Discrete Wavelet Transform for Generative Adversarial Network to
Identify Drivers Using Gyroscope and Accelerometer Sensors
Driver identification is an important research area in intelligent
transportation systems, with applications in commercial freight
transport and usage-based insurance. One way to perform the
identification is to use smartphones as sensor devices. By extracting
features from smartphone-embedded sensors, various machine learning
methods can identify the driver. The identification becomes particularly
challenging when the number of drivers increases. In this situation,
there is often not enough data for successful driver identification.
This paper uses a Generative Adversarial Network (GAN) for data
augmentation to solve the problem of lacking data. Since GAN diversifies
the drivers’ data, it extends the applicability of the driver
identification. Although GANs are commonly used in image processing for
image augmentation, their use for driving signal augmentation is novel.

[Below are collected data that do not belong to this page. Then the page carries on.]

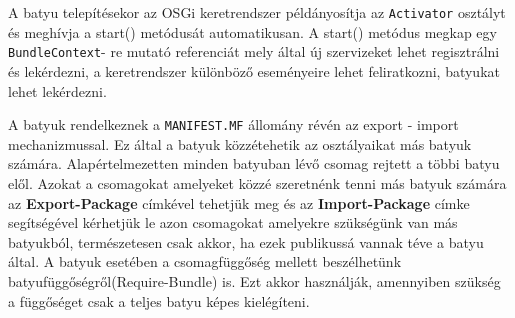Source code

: A batyu telepítésekor az OSGi keretrendszer példányosítja az \texttt{Activator} osztályt és meghívja a start() metódusát automatikusan. A start() metódus megkap egy \texttt{BundleContext}- re mutató referenciát mely által új szervizeket lehet regisztrálni és lekérdezni, a keretrendszer különböző eseményeire lehet feliratkozni, batyukat lehet lekérdezni.

A batyuk rendelkeznek a \texttt{MANIFEST.MF} állomány révén az export - import mechanizmussal. Ez által a batyuk közzétehetik az osztályaikat más batyuk számára. Alapértelmezetten minden batyuban lévő csomag rejtett a többi batyu elől. Azokat a csomagokat amelyeket közzé szeretnénk tenni más batyuk számára az \textbf{Export-Package} címkével tehetjük meg és az \textbf{Import-Package} címke segítségével kérhetjük le azon csomagokat amelyekre szükségünk van más batyukból, természetesen csak akkor, ha ezek publikussá vannak téve a batyu által. A batyuk esetében a csomagfüggőség mellett beszélhetünk batyufüggőségről(Require-Bundle) is. Ezt akkor használják, amennyiben szükség a függőséget csak a teljes batyu képes kielégíteni.

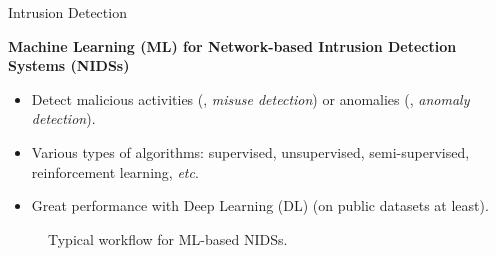   
  

\begin{frame}{Intrusion Detection}
  
  \textbf{Machine Learning (ML) for Network-based Intrusion Detection Systems (NIDSs)}
  \begin{itemize}
    \item Detect \alert{malicious} activities (\ie, \textit{misuse detection}) or \alert{anomalies} (\ie, \textit{anomaly detection}).
    \item Various types of algorithms: \alert<2>{supervised}, unsupervised, semi-supervised, reinforcement learning, \textit{etc}.
    \item Great performance with Deep Learning (DL) (on public datasets at least).
  \end{itemize}
  \bigskip
    
  \begin{figure}
    \centering
    \caption{Typical workflow for ML-based NIDSs.}
  \end{figure}
\end{frame}

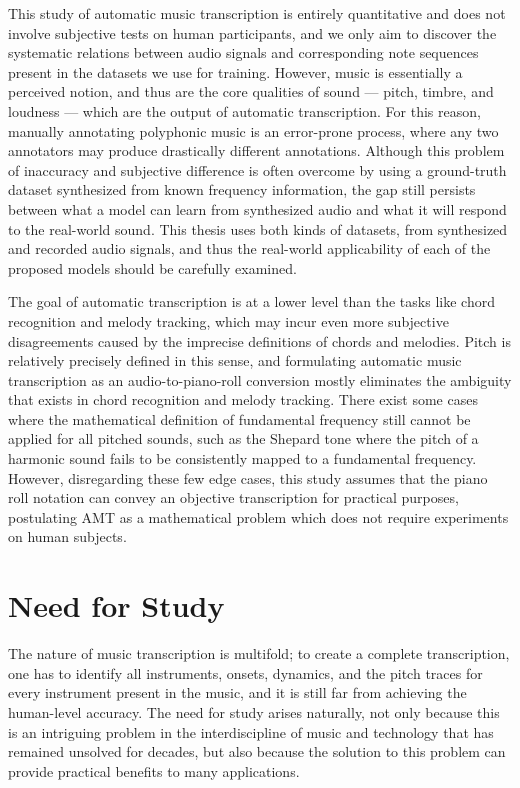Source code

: This study of automatic music transcription is entirely quantitative and does not involve subjective tests on human participants, and we only aim to discover the systematic relations between audio signals and corresponding note sequences present in the datasets we use for training.
However, music is essentially a perceived notion, and thus are the core qualities of sound --- pitch, timbre, and loudness --- which are the output of automatic transcription.
For this reason, manually annotating polyphonic music is an error-prone process, where any two annotators may produce drastically different annotations.
Although this problem of inaccuracy and subjective difference is often overcome by using a ground-truth dataset synthesized from known frequency information, the gap still persists between what a model can learn from synthesized audio and what it will respond to the real-world sound.
This thesis uses both kinds of datasets, from synthesized and recorded audio signals, and thus the real-world applicability of each of the proposed models should be carefully examined.

The goal of automatic transcription is at a lower level than the tasks like chord recognition and melody tracking, which may incur even more subjective disagreements caused by the imprecise definitions of chords and melodies.
Pitch is relatively precisely defined in this sense, and formulating automatic music transcription as an audio-to-piano-roll conversion mostly eliminates the ambiguity that exists in chord recognition and melody tracking.
There exist some cases where the mathematical definition of fundamental frequency still cannot be applied for all pitched sounds, such as the Shepard tone \cite{shepard1964circularity} where the pitch of a harmonic sound fails to be consistently mapped to a fundamental frequency.
However, disregarding these few edge cases, this study assumes that the piano roll notation can convey an objective transcription for practical purposes, postulating AMT as a mathematical problem which does not require experiments on human subjects.

\section{Need for Study}

The nature of music transcription is multifold; to create a complete transcription, one has to identify all instruments, onsets, dynamics, and the pitch traces for every instrument present in the music, and it is still far from achieving the human-level accuracy.
The need for study arises naturally, not only because this is an intriguing problem in the interdiscipline of music and technology that has remained unsolved for decades, but also because the solution to this problem can provide practical benefits to many applications.

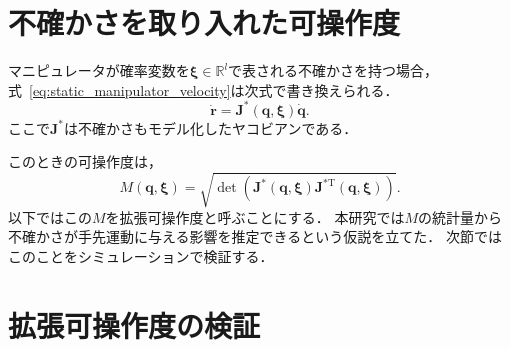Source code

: \documentclass[10pt,a4j,twocolumn]{ltjsarticle}
\begin{document}
\section{不確かさを取り入れた可操作度}

マニピュレータが確率変数を$\bm{\xi} \in \mathbb{R}^{l}$で表される不確かさを持つ場合，式~\eqref{eq:static_manipulator_velocity}は次式で書き換えられる．
\begin{equation}
  \dot{\bm{r}} = \bm{J}^{*}(\bm{q}, \bm{\xi}) \dot{\bm{q}}. \label{eq:static_manipulator_velocity_with_uncertainty}
\end{equation}
ここで$\bm{J}^{*}$は不確かさもモデル化したヤコビアンである．

このときの可操作度は，
\begin{equation}
  M(\bm{q}, \bm{\xi}) = \sqrt{\det \left( \bm{J}^{*}(\bm{q}, \bm{\xi}) \bm{J}^{*\mathrm{T}}(\bm{q}, \bm{\xi}) \right)}.
\end{equation}
以下ではこの$M$を拡張可操作度と呼ぶことにする．
本研究では$M$の統計量から不確かさが手先運動に与える影響を推定できるという仮説を立てた．
次節ではこのことをシミュレーションで検証する．

\section{拡張可操作度の検証}
\end{document}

Our experiments prove their utility in generating driving signals
emanating from the Discrete Wavelet Transform (DWT) on smartphones’
accelerometer and gyroscope signals. After collecting the augmented
data, their histograms along the overlapped windows are fed to machine
learning methods covered by a Stacked Generalization Method (SGM). The
presented hybrid GAN-SGM approach identifies drivers with 97% accuracy,
98% precision, 97% recall, and 97% F1-measure that outperforms
standard machine learning methods that process features extracted by the
statistical, spectral, and temporal approaches.